The long-running problem of methane gas leakage at the former Riverside landfill site is close to being resolved, which could result in parts of Dundee’s latest nature park being open in time for summer.
A new gas management system is being developed at the site which will see the excess gas being “flared off” under the direction of the Scottish Environment Protection Agency (SEPA).
Members of the city council’s environment services committee will be told on Monday that the main work at the nature park is nearing completion and a resolution to the management of methane gas is in hand. A report to go before the committee states there are low levels of methane present as a result of its former landfill use.
Committee convener Councillor Jimmy Black said, “The scale of the project means that it has taken many years to get to this stage but the public should be able to get access to the nature park sometime in summer. The aim has been to provide Dundee with an attractive nature area with pathways where people can enjoy pleasant walks and see a range of wildlife by the river.
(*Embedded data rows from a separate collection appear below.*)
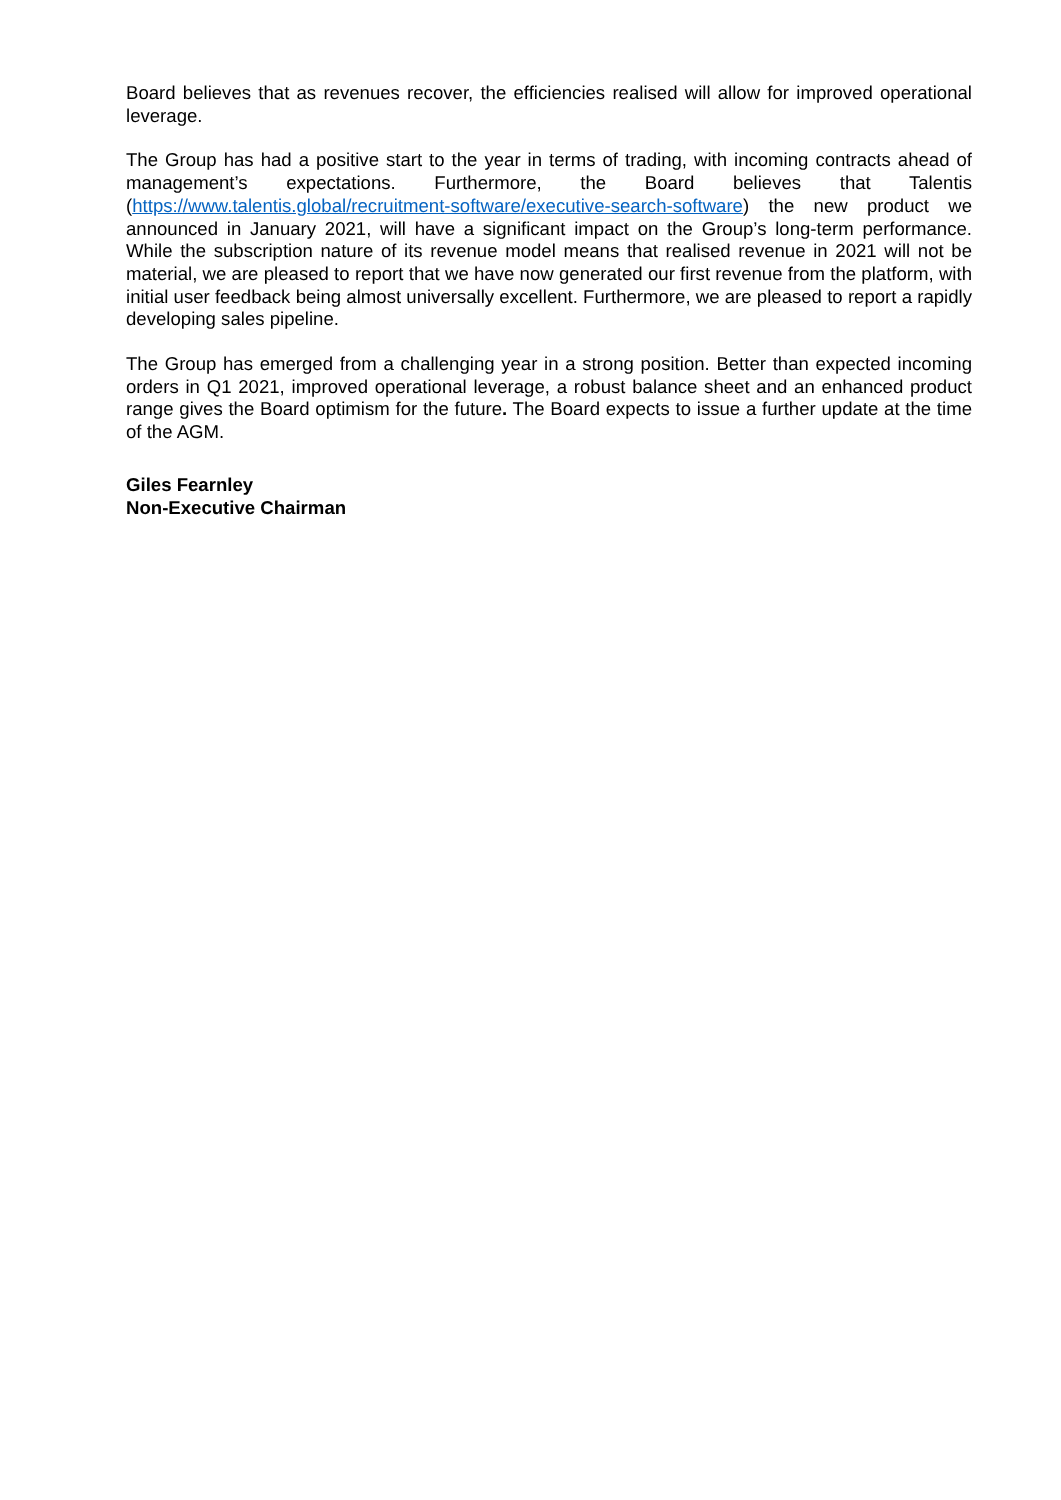Board believes that as revenues recover, the efficiencies realised will allow for improved operational leverage.
The Group has had a positive start to the year in terms of trading, with incoming contracts ahead of management’s expectations. Furthermore, the Board believes that Talentis (https://www.talentis.global/recruitment-software/executive-search-software) the new product we announced in January 2021, will have a significant impact on the Group’s long-term performance. While the subscription nature of its revenue model means that realised revenue in 2021 will not be material, we are pleased to report that we have now generated our first revenue from the platform, with initial user feedback being almost universally excellent. Furthermore, we are pleased to report a rapidly developing sales pipeline.
The Group has emerged from a challenging year in a strong position. Better than expected incoming orders in Q1 2021, improved operational leverage, a robust balance sheet and an enhanced product range gives the Board optimism for the future. The Board expects to issue a further update at the time of the AGM.
Giles Fearnley
Non-Executive Chairman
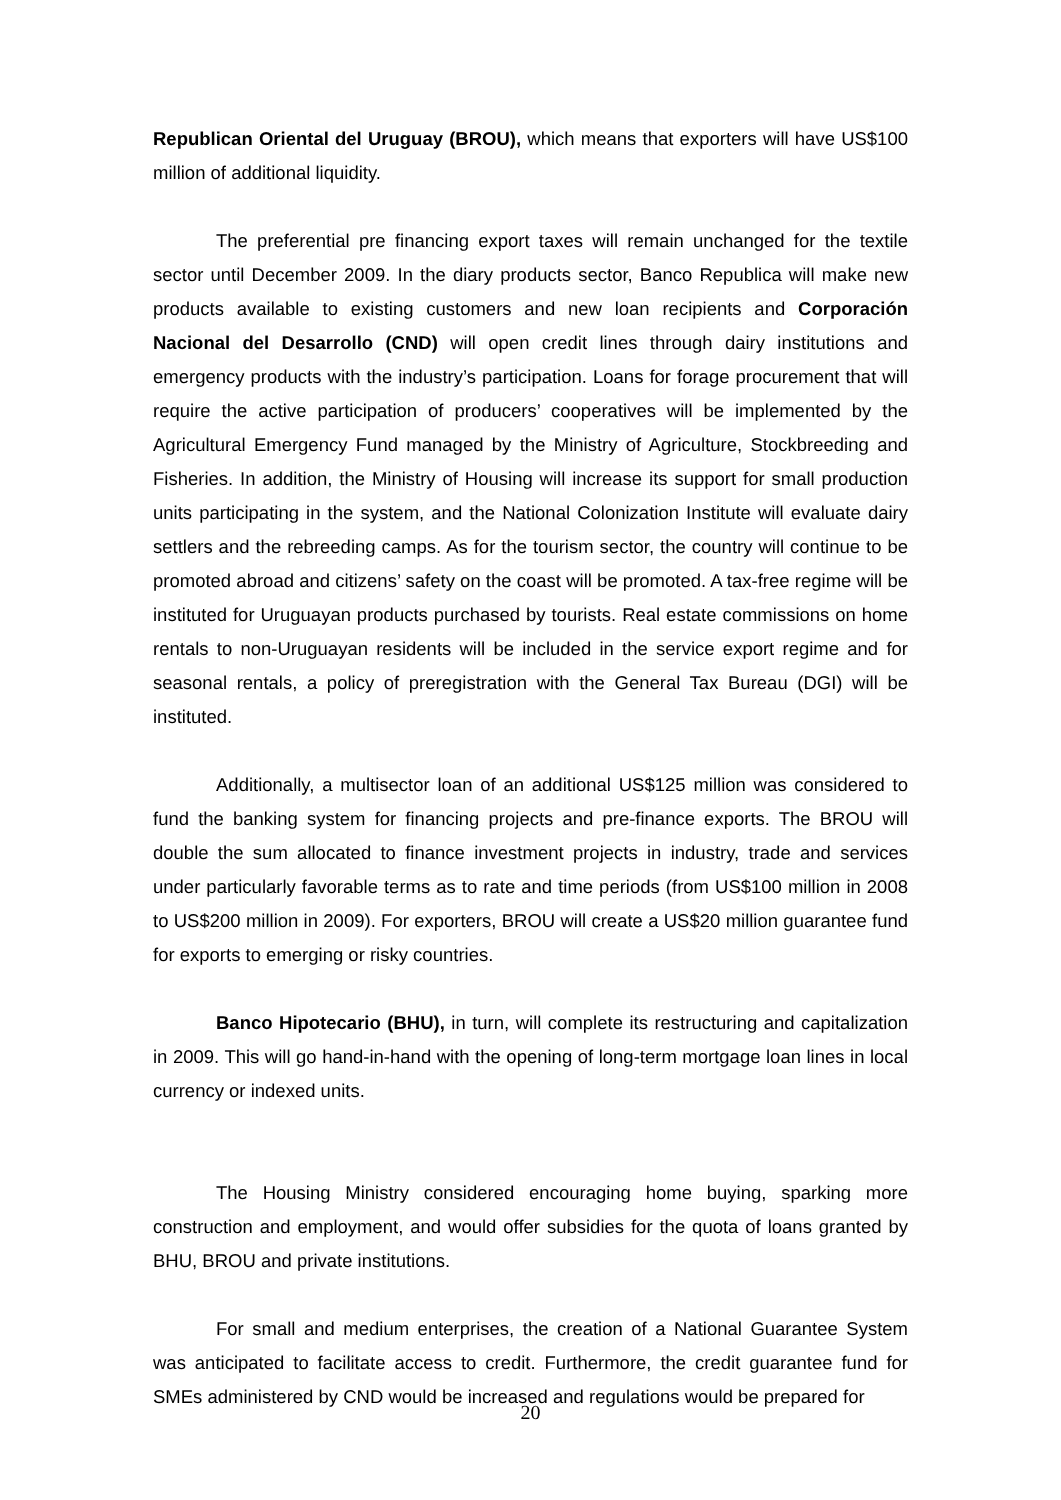Republican Oriental del Uruguay (BROU), which means that exporters will have US$100 million of additional liquidity.
The preferential pre financing export taxes will remain unchanged for the textile sector until December 2009. In the diary products sector, Banco Republica will make new products available to existing customers and new loan recipients and Corporación Nacional del Desarrollo (CND) will open credit lines through dairy institutions and emergency products with the industry’s participation. Loans for forage procurement that will require the active participation of producers’ cooperatives will be implemented by the Agricultural Emergency Fund managed by the Ministry of Agriculture, Stockbreeding and Fisheries. In addition, the Ministry of Housing will increase its support for small production units participating in the system, and the National Colonization Institute will evaluate dairy settlers and the rebreeding camps. As for the tourism sector, the country will continue to be promoted abroad and citizens’ safety on the coast will be promoted. A tax-free regime will be instituted for Uruguayan products purchased by tourists. Real estate commissions on home rentals to non-Uruguayan residents will be included in the service export regime and for seasonal rentals, a policy of preregistration with the General Tax Bureau (DGI) will be instituted.
Additionally, a multisector loan of an additional US$125 million was considered to fund the banking system for financing projects and pre-finance exports. The BROU will double the sum allocated to finance investment projects in industry, trade and services under particularly favorable terms as to rate and time periods (from US$100 million in 2008 to US$200 million in 2009). For exporters, BROU will create a US$20 million guarantee fund for exports to emerging or risky countries.
Banco Hipotecario (BHU), in turn, will complete its restructuring and capitalization in 2009. This will go hand-in-hand with the opening of long-term mortgage loan lines in local currency or indexed units.
The Housing Ministry considered encouraging home buying, sparking more construction and employment, and would offer subsidies for the quota of loans granted by BHU, BROU and private institutions.
For small and medium enterprises, the creation of a National Guarantee System was anticipated to facilitate access to credit. Furthermore, the credit guarantee fund for SMEs administered by CND would be increased and regulations would be prepared for
20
This will be a great asset for the city and somewhere that will prove popular with many people.
“Discussions with the Scottish Environment Protection Agency have led to the development of a gas management system that will take care of the methane that is present in former landfill sites. There are very low levels in fact, not enough to be able to do anything practical with it, so it will be flared off.
“This is the SEPA recommended method of dealing with it to avoid increasing greenhouse gases, which would happen if it was not flared. The public will probably never notice that this is actually taking place from time to time because it will be collected and channelled into an inconspicuous area and then through a pipe that is only about six feet high.”
Thousands of tons of soil have been spread on the 86-acre area to provide a “top cover” about three feet deep as part of the requirement for former landfill sites.